Petite histoire du snobisme, de l'Empire romain à Boris Vian
De toute évidence, on n’aimerait pas être traité de snob. Avec sa connotation péjorative et sa sonorité qui évoque elle-même le dédain, ce mot désigne une personne ayant une haute opinion d’elle-même et de son statut social, méprisante mais également méprisable.
On pourrait croire que le terme date du XIXe ou du XXe siècle, lorsqu’il s’est répandu, mais il n’en est rien.
Partez avec nous à la découverte de l’origine de ce mot, pour comprendre pourquoi il a alimenté tout un pan de la culture populaire.
Antiques origines
Sous la Rome antique, la société est traditionnellement divisée entre patriciens et plébéiens, la classe aristocratique et la classe populaire. Si la séparation est très nette à l’époque de la République, la frontière devient plus ténue sous l’Empire.
Une nouvelle pratique naît alors: l’empereur peut accorder à une famille plébéienne, en récompense de services rendus, le droit d’inscrire ses enfants dans une école réservée aux patriciens. Cependant, Rome étant encore loin de la méritocratie, les maîtres tiennent à distinguer les nobles des non-nobles et apposent à côté du nom des élèves plébéiens l’abréviation “s.nob”, pour sine nobilitate, qui signifie littéralement “sans noble naissance”.
Un passage par Cambridge
L’usage de cette abréviation se perd pendant de nombreux siècles, et c’est à Cambridge dans les années 1830 qu’elle réapparaît. Les opinions divergent quant à sa signification précise parmi les étudiants.

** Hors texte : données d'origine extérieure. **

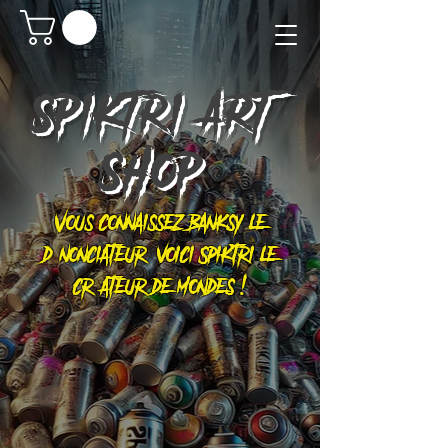
SPIKTRI
ART
SHOP
Vous connaissez Banksy le
dénonciateur, voici Spiktri le
créateur de mondes !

Le terme pourrait provenir d’un mot d’argot anglais désignant les cordonniers, métier représentatif de la classe populaire au XIXe siècle. Les étudiants de Cambridge l’auraient repris pour faire référence à toutes les personnes extérieures à leur université.
Une autre explication reprend l’origine latine du mot snob, qui en anglais signifie “homme de condition modeste”. Les “snobs” seraient alors les fils de bourgeois enrichis pendant la révolution industrielle, fréquentant à présent les prestigieux établissements de Cambridge ou d’Eton, jusqu’alors bastions de l’aristocratie. Par opposition, les “nobs” sont les étudiants issus de la noblesse anglaise.

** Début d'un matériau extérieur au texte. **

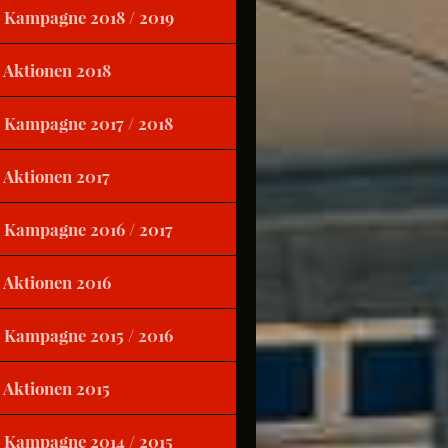
Kampagne 2018 / 2019
Aktionen 2018
Kampagne 2017 / 2018
Aktionen 2017
Kampagne 2016 / 2017
Aktionen 2016
Kampagne 2015 / 2016
Aktionen 2015
Kampagne 2014 / 2015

Le terme passe dans le langage courant au milieu du XIXe siècle, notamment après la parution du Livre des Snobs, un ouvrage satirique de William Thackeray.
Snobisme et littérature
Avec l’apparition d’une classe bourgeoise au XIXe siècle, le mot snob prend toute sa signification : c’est l’incarnation du parvenu en mal de reconnaissance qui copie les manières de l’aristocratie. Devenu un ressort du comique, il alimente bien des écrits. Au début du XXe siècle, des pièces de théâtre mettent en scène des personnages typiquement snobs, on en retrouve notamment dans le vaudeville.
Proust, dans À la recherche du temps perdu, brosse un portrait désopilant et peu tendre du snob, à travers le personnage de la marquise de Cambremer, jeune femme issue de la bourgeoisie qui cherche à copier les moeurs de l’aristocratie sans remarquer qu’elle se couvre de ridicule.
Le snob, un archétype social
Dans la seconde moitié du XXe siècle, la figure du snob entre vraiment dans la culture populaire à travers la chanson, le cinéma et l’humour. La chanson Je suis snob, interprétée par Boris Vian en 1953 dépeint avec beaucoup d’humour l’absurdité du snobisme et la course à l’originalité qui caractérise cette frange de la société. Plus récemment, le film à succès Les Visiteurs joue avec l’archétype du snob représenté par Jacques-Henri Jacquart. Le personnage du snob reste un indémodable des humoristes et des films comiques.
Fréquemment employé aujourd’hui, le terme de snob ne doit pas être confondu avec le dandy. Alors que le snob va rechercher l’approbation du groupe jusqu’à gommer toute sa personnalité, le dandy, lui aussi présent dans la littérature et les arts, va au contraire chercher à se démarquer de la société par des manières extravagantes.